■ What you have to do
Report all lines from the entries below in which "patterns" appears.
[[ Supplied entries, beginning ]]
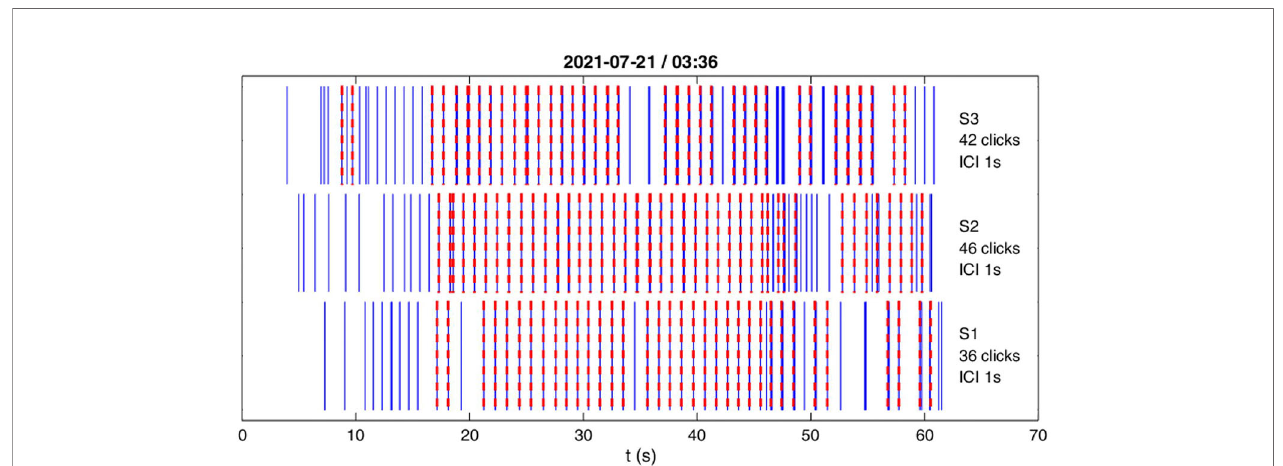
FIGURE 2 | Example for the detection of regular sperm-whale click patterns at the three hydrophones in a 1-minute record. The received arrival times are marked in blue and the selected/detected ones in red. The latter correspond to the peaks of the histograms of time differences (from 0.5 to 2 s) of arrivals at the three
[[ Supplied entries, end ]]
[[ Supplied entries, beginning ]]
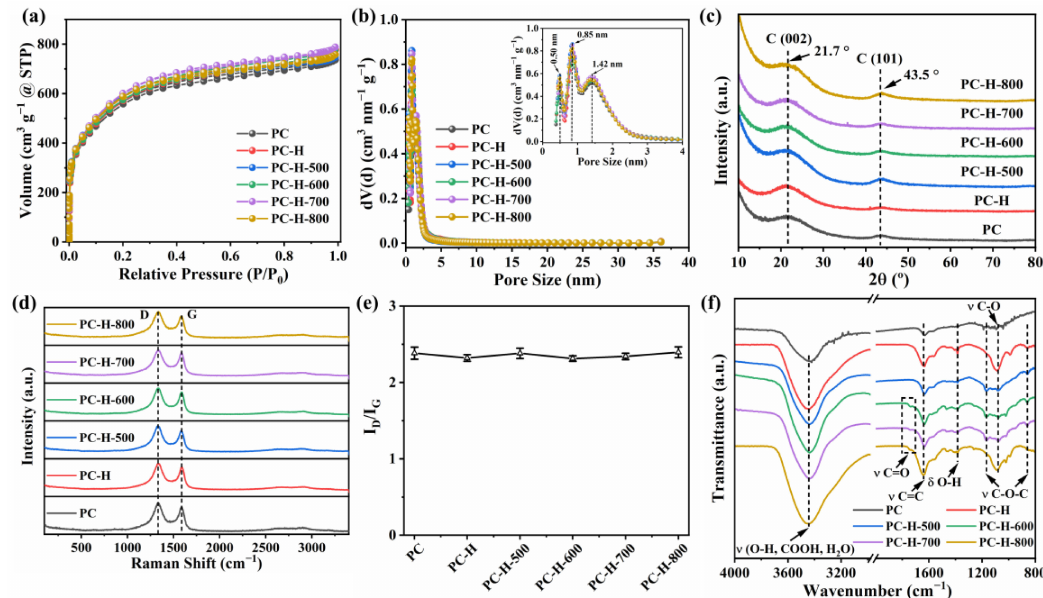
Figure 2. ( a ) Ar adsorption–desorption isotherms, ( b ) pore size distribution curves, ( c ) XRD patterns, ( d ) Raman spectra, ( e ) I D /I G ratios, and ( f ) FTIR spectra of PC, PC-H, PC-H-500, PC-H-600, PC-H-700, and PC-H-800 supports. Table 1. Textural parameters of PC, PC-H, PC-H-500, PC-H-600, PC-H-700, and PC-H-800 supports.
[[ Supplied entries, end ]]
[[ Supplied entries, beginning ]]
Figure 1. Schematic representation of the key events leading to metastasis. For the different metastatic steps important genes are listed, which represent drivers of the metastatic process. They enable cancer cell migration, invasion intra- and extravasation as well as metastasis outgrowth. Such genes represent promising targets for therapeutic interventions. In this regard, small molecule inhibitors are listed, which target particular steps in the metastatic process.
[[ Supplied entries, end ]]
■ Exercise result
FIGURE 2 | Example for the detection of regular sperm-whale click patterns at the three hydrophones in a 1-minute record. The received arrival times are marked in blue and the selected/detected ones in red. The latter correspond to the peaks of the histograms of time differences (from 0.5 to 2 s) of arrivals at the three
Figure 2. ( a ) Ar adsorption–desorption isotherms, ( b ) pore size distribution curves, ( c ) XRD patterns, ( d ) Raman spectra, ( e ) I D /I G ratios, and ( f ) FTIR spectra of PC, PC-H, PC-H-500, PC-H-600, PC-H-700, and PC-H-800 supports. Table 1. Textural parameters of PC, PC-H, PC-H-500, PC-H-600, PC-H-700, and PC-H-800 supports.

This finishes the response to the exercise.